MILANO – La Traviata, la prima della stagione alla Scala dell’opera di Verdi divide tutti, “La sorte di questa Traviata tra scandali e cattivo gusto” scrive Piera Anna Franini sul Giornale:

A bocce ferme, ciarliero come non sempre accade,e raggiante per l’im­presa superata, Gatti dice di non cre­dere alle apoteosi, poiché hanno il sapore del finto. «Quello che conta è che nessuno abbia disturbato nel corso dell’opera,che tutti siano stati in silenzio fino alla fine e che quindi ci sia stato il rispetto per noi artisti. Questa Traviata ha diviso? Non tutti erano d’accordo?Che male c’è.Il tea­tro è fatto per dividere. E poi, non ri­troviamo simili dinamiche anche in famiglia? Forse in famiglia si è d’ac­cordo su ogni cosa?». Pienamente soddisfatta, dato il successo incondi­zionato, è Diana Damrau: dolce ma teutonica. Non usa diplomazie per dire che effettivamente non le sono piaciuti i costumi. Anche perché, «ho avuto due figli,l’ultimo un anno fa, e non sono ancora in forma.

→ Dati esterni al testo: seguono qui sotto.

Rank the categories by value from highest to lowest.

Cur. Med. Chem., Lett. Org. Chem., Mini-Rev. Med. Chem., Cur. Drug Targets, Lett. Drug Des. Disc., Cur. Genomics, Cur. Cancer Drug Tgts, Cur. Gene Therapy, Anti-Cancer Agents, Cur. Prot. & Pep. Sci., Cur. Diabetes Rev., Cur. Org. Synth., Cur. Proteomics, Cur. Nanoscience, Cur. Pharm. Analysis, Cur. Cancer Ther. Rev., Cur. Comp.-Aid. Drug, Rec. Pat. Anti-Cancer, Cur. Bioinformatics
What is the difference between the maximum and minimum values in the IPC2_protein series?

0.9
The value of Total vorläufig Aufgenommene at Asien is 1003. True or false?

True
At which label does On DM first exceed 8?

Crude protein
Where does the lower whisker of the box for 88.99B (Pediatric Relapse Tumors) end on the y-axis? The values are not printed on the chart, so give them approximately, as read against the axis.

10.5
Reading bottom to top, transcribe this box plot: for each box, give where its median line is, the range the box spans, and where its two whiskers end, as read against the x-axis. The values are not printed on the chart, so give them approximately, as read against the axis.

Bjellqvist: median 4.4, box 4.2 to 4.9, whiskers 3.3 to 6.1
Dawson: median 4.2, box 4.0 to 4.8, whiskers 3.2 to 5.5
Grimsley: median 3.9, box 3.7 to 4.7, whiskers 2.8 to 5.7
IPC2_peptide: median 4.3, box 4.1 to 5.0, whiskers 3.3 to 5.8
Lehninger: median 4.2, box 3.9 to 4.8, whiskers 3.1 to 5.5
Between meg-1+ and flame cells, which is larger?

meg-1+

Non potrei ancora indossare certi abi­ti… ». Una Violetta – effettivamente ­un po’ in carne, forse imbarazzata dalle pretese del regista di farne una Marylin Monroe in salsa verdiana. A parte i costumi (perplessi anche stili­sti come Armani e Curiel, in platea) la Damrau promuove questa produ­zione creata apposta per lei dal regi­sta russo Tcherniakov. Che cosa in particolare? «Il fatto che non sia la Violetta che tutti hanno in testa, che non sia la vittima cortigiana, ma una donna forte che non muore di tisi ma d’amore, addolorata per il fatto di non aver amato abbastanza». Di­spiaciuta per le contestazioni alla re­gia? «Ho assistito a contestazioni di ben altra natura. Erano da mettere in conto:è un’opera che,soprattutto fatta qui a Milano, accende tante aspettative. Anzi sa cosa le dico? Questa Traviata avrà un grande futu­ro ». Il regista Dmitri Tcherniakov, fra l’emozionato e il turbato, a sipa­rio chiuso ha confessato apertamen­te quanto fosse «preoccupato della messinscena di Traviata , capisco co­sa rappresenti per voi questo titolo. E invece, una volta arrivato qui, nes­suno mi ha guardato come il giova­notto ( in realtà 43enne­ndr ) venuto dalla Russia. Tutti mi hanno aiutato, mi hanno preso sottobraccio. Ho sentito tanto calore».
Regia troppo moderna? E basta con moderno-troppo moderno, di­ce Stéphane Lissner, il sovrinten­dente al suo ultimo 7 dicembre, tut­to preso – ormai – a levarsi sassolini dalle scarpe. C’è chi dissente? Li bol­la con un «talebani». E via con il mantra: «La missione di un teatro pubblico è confrontarsi con la con­temporaneità, e ben lo sanno gli ar­tisti, sanno cosa è accaduto a Lam­pedusa, conoscono la crisi, cono­scono il mondo in cui vivono. Il tea­tro non è puro diletto. Deve far riflet­tere ». Ora testimone passa a Alexan­der Pereira conquistato dal fatto di operare in una città da tre milioni di abitanti, nell’anno di Expo. E che non usa il pronome «Voi» quando si rivolge agli Italiani. Indelicatezza lissneriana della quale non avverti­remo la mancanza.